**What to work on**: Please copy the material word for word, from its very beginning through the line containing "Welcome to my", and omit the pictures from your answer.

**** Records shown ****

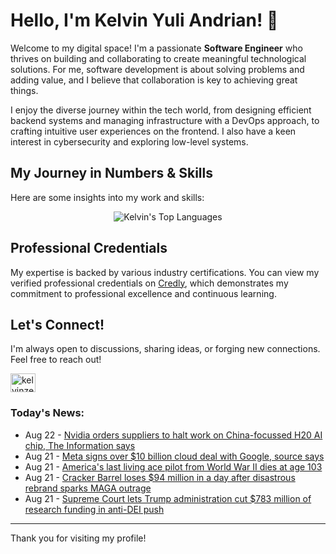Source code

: # Hello, I'm Kelvin Yuli Andrian! 👋

Welcome to my digital space! I'm a passionate **Software Engineer** who thrives on building and collaborating to create meaningful technological solutions. For me, software development is about solving problems and adding value, and I believe that collaboration is key to achieving great things.

I enjoy the diverse journey within the tech world, from designing efficient backend systems and managing infrastructure with a DevOps approach, to crafting intuitive user experiences on the frontend. I also have a keen interest in cybersecurity and exploring low-level systems.

## My Journey in Numbers & Skills

Here are some insights into my work and skills:

<p align="center">
  <img src="https://github-readme-stats.vercel.app/api/top-langs/?username=kelvinzer0&layout=compact&theme=radical" alt="Kelvin's Top Languages" />
</p>

## Professional Credentials

My expertise is backed by various industry certifications. You can view my verified professional credentials on [Credly](https://www.credly.com/users/kelvin-yuli-andrian/badges), which demonstrates my commitment to professional excellence and continuous learning.

## Let's Connect!

I'm always open to discussions, sharing ideas, or forging new connections. Feel free to reach out!

<p align="left">
    <a href="https://linkedin.com/in/kelvinzero" target="blank"><img align="center" src="https://cdn.jsdelivr.net/npm/simple-icons@3.0.1/icons/linkedin.svg" alt="kelvinzero" height="30" width="40" /></a>
</p>

### Today's News:

<!-- feed start -->
- Aug 22 - [Nvidia orders suppliers to halt work on China-focussed H20 AI chip, The Information says](https://finance.yahoo.com/news/nvidia-orders-halt-h20-chip-001843935.html)
- Aug 21 - [Meta signs over $10 billion cloud deal with Google, source says](https://finance.yahoo.com/news/meta-signs-10-billion-plus-230020207.html)
- Aug 21 - [America's last living ace pilot from World War II dies at age 103](https://www.yahoo.com/news/articles/americas-last-living-ace-pilot-222220035.html)
- Aug 21 - [Cracker Barrel loses $94 million in a day after disastrous rebrand sparks MAGA outrage](https://finance.yahoo.com/news/cracker-barrel-loses-94-million-203057114.html)
- Aug 21 - [Supreme Court lets Trump administration cut $783 million of research funding in anti-DEI push](https://www.yahoo.com/news/articles/supreme-court-lets-trump-administration-204843959.html)
<!-- feed end -->

---

Thank you for visiting my profile!
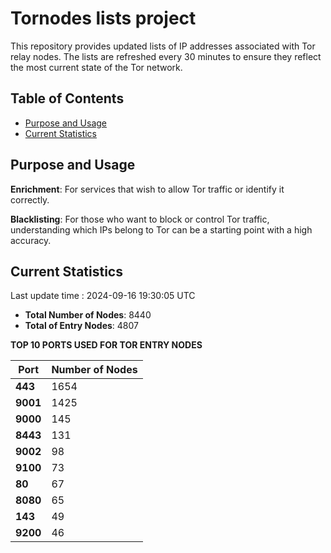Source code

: # Tornodes lists project

This repository provides updated lists of IP addresses associated with Tor relay nodes. The lists are refreshed every 30 minutes to ensure they reflect the most current state of the Tor network.

## Table of Contents

- [Purpose and Usage](#purpose-and-usage)
- [Current Statistics](#current-statistics)


## Purpose and Usage

**Enrichment**: For services that wish to allow Tor traffic or identify it correctly.

**Blacklisting**: For those who want to block or control Tor traffic, understanding which IPs belong to Tor can be a starting point with a high accuracy.

## Current Statistics

Last update time : 2024-09-16 19:30:05 UTC

- **Total Number of Nodes**: 8440
- **Total of Entry Nodes**: 4807

**TOP 10 PORTS USED FOR TOR ENTRY NODES**

| **Port** | **Number of Nodes** |
|------|-----------------|
| **443**   | 1654  |
| **9001**   | 1425  |
| **9000**   | 145  |
| **8443**   | 131  |
| **9002**   | 98  |
| **9100**   | 73  |
| **80**   | 67  |
| **8080**   | 65  |
| **143**   | 49  |
| **9200**   | 46  |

****

**Completed exercise**:
Source code

: # Hello, I'm Kelvin Yuli Andrian! 👋

Welcome to my digital space! I'm a passionate **Software Engineer** who thrives on building and collaborating to create meaningful technological solutions. For me, software development is about solving problems and adding value, and I believe that collaboration is key to achieving great things.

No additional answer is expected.